Jo Bakeris a psychotherapist, clinical supervisor and educator specialising in student wellbeing and learning.
Fear and anxiety are part of our survival mechanisms. It is possible to overcome exam anxiety by taking some simple steps to lower your stress levels and improve your performance.
Anxiety is a common response for many people when facing exams with some reports estimating that 40% of students experience exam anxiety.
It is possible to overcome exam anxiety. By taking the simple steps below you can learn how to lower your stress levels and potentially improve your performance.
What are stress and anxiety
Fear and anxiety are part of our survival mechanisms. They have the job of keeping us safe and alerting us to possible threats. In your brain you have two almond-sized organs called the amygdalas. They are the security guards of the head office if you like. They can detect potential threats, physical, emotional, or social, in the environment immediately and act on them automatically.
This starts a process called the fight-flight-freeze response before the higher thinking areas of the brain knows anything about it. Adrenaline rushes through your body causing your heart rate to increase. Your breathing also becomes faster to help you fight, flee, or freeze and the reasoning part of your brain shuts off. It really is an excellent system for keeping you safe.
Why does this happen?
Joseph Le Doux, a neuroscientist, and leading researcher in this area, provides a really helpful explanation; imagine you were walking through a wood and saw something that could be a stick, or it could be a snake. If the thinking areas of the brain were given time to get involved, you may well already have been bitten so it is safer for the brain to respond as if it is a snake. However, if you perceive the exam as a threat, or rather the outcome of the exam, then this can cause high levels of anxiety. Experiencing anxiety when you're trying to recall information can inhibit remembering. Anxiety in turn will try to get you to imagine the worst possible scenario. So, it makes sense that you are more likely to perform well if you can lower your emotional arousal.
Anxiety is not the same as motivational nerves which almost everyone experiences. They can sometimes be confused, because they have similar symptoms - butterflies in the stomach, raised heart rate etc. But when you are motivated a different circuit is activated in your brain, which can speed up thought and help you enter flow. Motivational nerves can actually give you the energy you need to focus and to perform well in the exam.
What can help?
Preparing for the exam
Start by accepting the anxious feelings. They are telling you that you care about the exam and that you need to prepare for it.

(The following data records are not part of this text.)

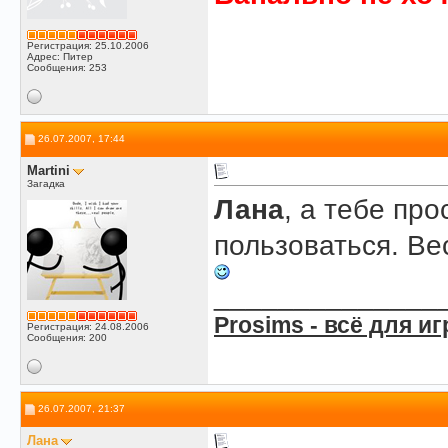
Регистрация: 25.10.2006
Адрес: Питер
Сообщения: 253
26.07.2007, 17:44
Martini
Загадка
Лана
, а тебе пр
пользоваться. Ве
______________
Prosims - всё для иг
Регистрация: 24.08.2006
Сообщения: 200
26.07.2007, 21:37
Лана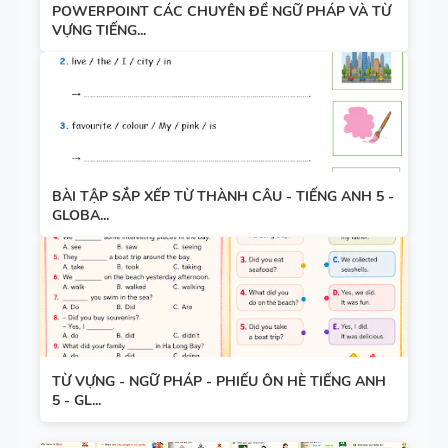
POWERPOINT CÁC CHUYÊN ĐỀ NGỮ PHÁP VÀ TỪ
VỰNG TIẾNG...
BÀI TẬP SẮP XẾP TỪ THÀNH CÂU - TIẾNG ANH 5 -
GLOBA...
TỪ VỰNG - NGỮ PHÁP - PHIẾU ÔN HÈ TIẾNG ANH
5 - GL...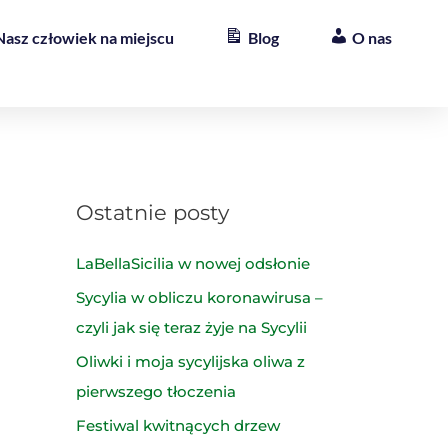
Nasz człowiek na miejscu
Blog
O nas
Ostatnie posty
LaBellaSicilia w nowej odsłonie
Sycylia w obliczu koronawirusa –
czyli jak się teraz żyje na Sycylii
Oliwki i moja sycylijska oliwa z
pierwszego tłoczenia
Festiwal kwitnących drzew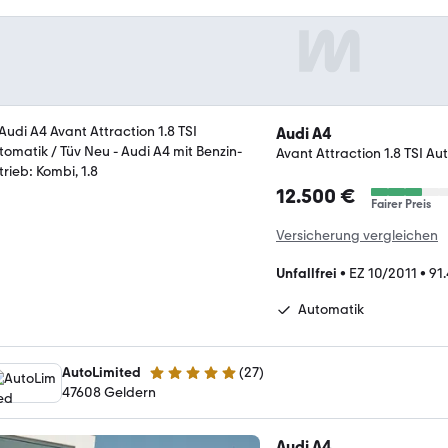
Audi A4
Avant Attraction 1.8 TSI Au
12.500 €
Fairer Preis
Versicherung vergleichen
Unfallfrei
•
EZ 10/2011
•
91
Automatik
AutoLimited
(
27
)
5 Sterne
47608 Geldern
Audi A4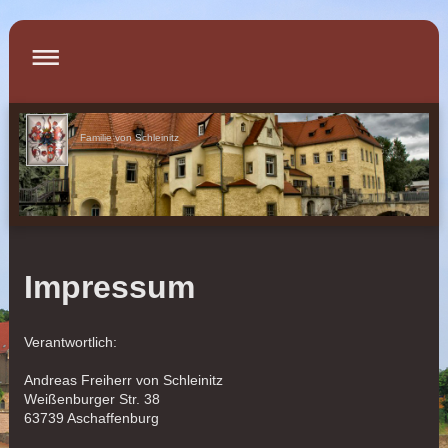
Familie von Schleinitz
Impressum
Verantwortlich:
Andreas
Freiherr von Schleinitz
Weißenburger Str.
38
63739
Aschaffenburg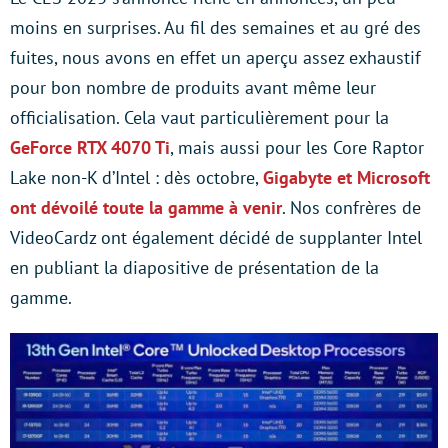
moins en surprises. Au fil des semaines et au gré des
fuites, nous avons en effet un aperçu assez exhaustif
pour bon nombre de produits avant même leur
officialisation. Cela vaut particulièrement pour la
GeForce RTX 4070 Ti
, mais aussi pour les Core Raptor
Lake non-K d’Intel : dès octobre,
Gigabyte et Microsoft
ont dévoilé toute la gamme à venir
. Nos confrères de
VideoCardz ont également décidé de supplanter Intel
en publiant la diapositive de présentation de la
gamme.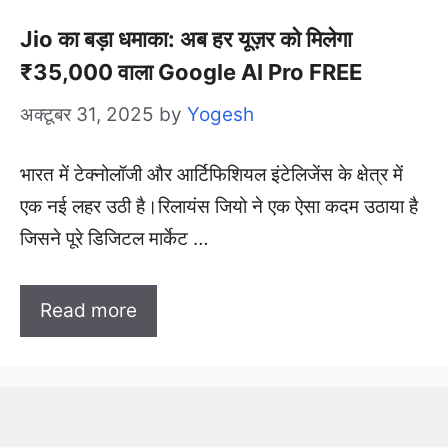
Jio का बड़ा धमाका: अब हर यूज़र को मिलेगा
₹35,000 वाला Google AI Pro FREE
अक्टूबर 31, 2025
by
Yogesh
भारत में टेक्नोलॉजी और आर्टिफिशियल इंटेलिजेंस के क्षेत्र में
एक नई लहर उठी है।रिलायंस जियो ने एक ऐसा कदम उठाया है
जिसने पूरे डिजिटल मार्केट …
Read more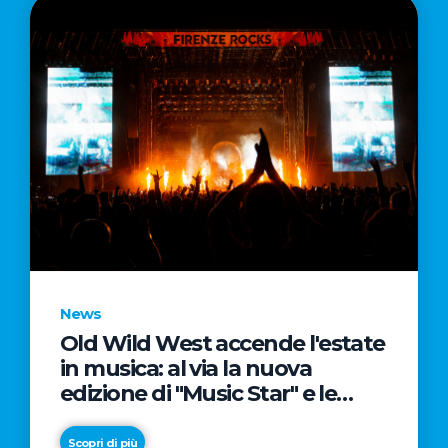
News
Old Wild West accende l'estate
in musica: al via la nuova
edizione di "Music Star" e le
prestigiose partnership con
Radio Italia e Live Nation
Scopri di più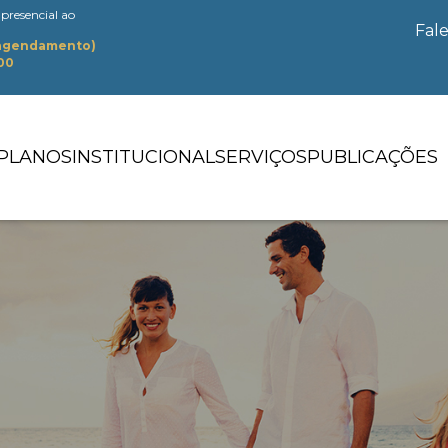
presencial ao
Fal
 agendamento)
:00
PLANOS
INSTITUCIONAL
SERVIÇOS
PUBLICAÇÕES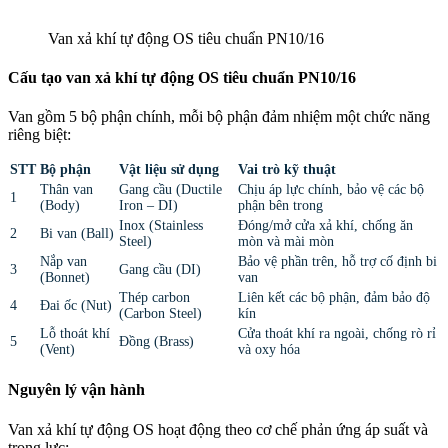
Van xả khí tự động OS tiêu chuẩn PN10/16
Cấu tạo van xả khí tự động OS tiêu chuẩn PN10/16
Van gồm 5 bộ phận chính, mỗi bộ phận đảm nhiệm một chức năng
riêng biệt:
STT
Bộ phận
Vật liệu sử dụng
Vai trò kỹ thuật
Thân van
Gang cầu (Ductile
Chịu áp lực chính, bảo vệ các bộ
1
(Body)
Iron – DI)
phận bên trong
Inox (Stainless
Đóng/mở cửa xả khí, chống ăn
2
Bi van (Ball)
Steel)
mòn và mài mòn
Nắp van
Bảo vệ phần trên, hỗ trợ cố định bi
3
Gang cầu (DI)
(Bonnet)
van
Thép carbon
Liên kết các bộ phận, đảm bảo độ
4
Đai ốc (Nut)
(Carbon Steel)
kín
Lỗ thoát khí
Cửa thoát khí ra ngoài, chống rò rỉ
5
Đồng (Brass)
(Vent)
và oxy hóa
Nguyên lý vận hành
Van xả khí tự động OS hoạt động theo cơ chế phản ứng áp suất và
trọng lực: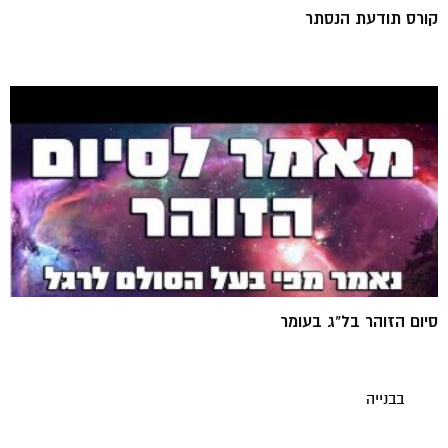
קורס תודעת הנסתר
סיום הזוהר בל"ג בעומר
בבנייה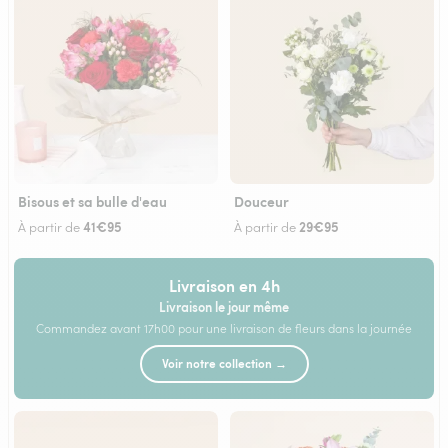
Bisous et sa bulle d'eau
Douceur
41€95
29€95
À partir de
À partir de
Livraison en 4h
Livraison le jour même
Commandez avant 17h00 pour une livraison de fleurs dans la journée
Voir notre collection →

Plan your time. Anxiety thrives on uncertainty so by drawing up a study timetable for the weeks leading up to the exam you can take back control. Remember to keep it balanced and factor in time to recharge physically and mentally.
Prioritise sleep. Whilst it may seem tempting to study late into the night there is plenty of evidence to show that this reduces academic performance. Sleep is vital for physical and mental stamina as well as for learning.
Don’t forget the basics. Eating a balanced diet, staying hydrated, moving your body regularly and getting out in sunlight will all help to keep anxiety in check. Even some simple movement, such as shaking your hands or going for a walk, can help dissipate anxious feelings and lower adrenaline..
Get the practicalities sorted. Make sure you have everything ready ahead of the exam such as pens and pencils, calculators, and water bottles if allowed. Make sure you know where you are going and what time you need to arrive.
See your friends. It is common for people to feel that they don’t have time to socialise when they have exams coming up but connection to others is one of our human needs. Obviously going out every night is likely to have a negative impact on your study but meeting up with friends and having fun can help you let off steam.
24 hours before the exam
Focus on getting yourself ready for the exam by keeping up those good habits. Decide what time you will go to bed and make a strategic plan for the day working backwards from then. Don’t forget to include time for relaxation, getting some fresh air, exercising and eating well.
Try to avoid last minute cramming as research indicates that trying to take in lots of information the night before your exam can disrupt your sleep and potentially confuse you. It is not the way your brain learns. Take some time to remind yourself of what you already know but make sure that you finish early and allow time to wind down and sleep well.
The day of the exam
Set an alarm and allow plenty of time to get ready so that you are not in a rush.
Eat breakfast, even if it is something small like a banana, and rehydrate. This will help give you the energy you need to maintain focus in the exam.
Spend some time outside. Getting out in the early daylight can help you to feel more alert and lower emotional arousal.
Listen to music. Music can alter your mood remarkably quickly. Choose something that makes you feel good and relaxes you.
Decide if you want to spend the time before the exam on your own or with friends. Do what will help you most.
Plan to get to the room in plenty of time.
Use a breathing technique such as 7/11 breathing to help you to stay calm.
During the exam
Remember that motivational nerves are normal and can help you to focus.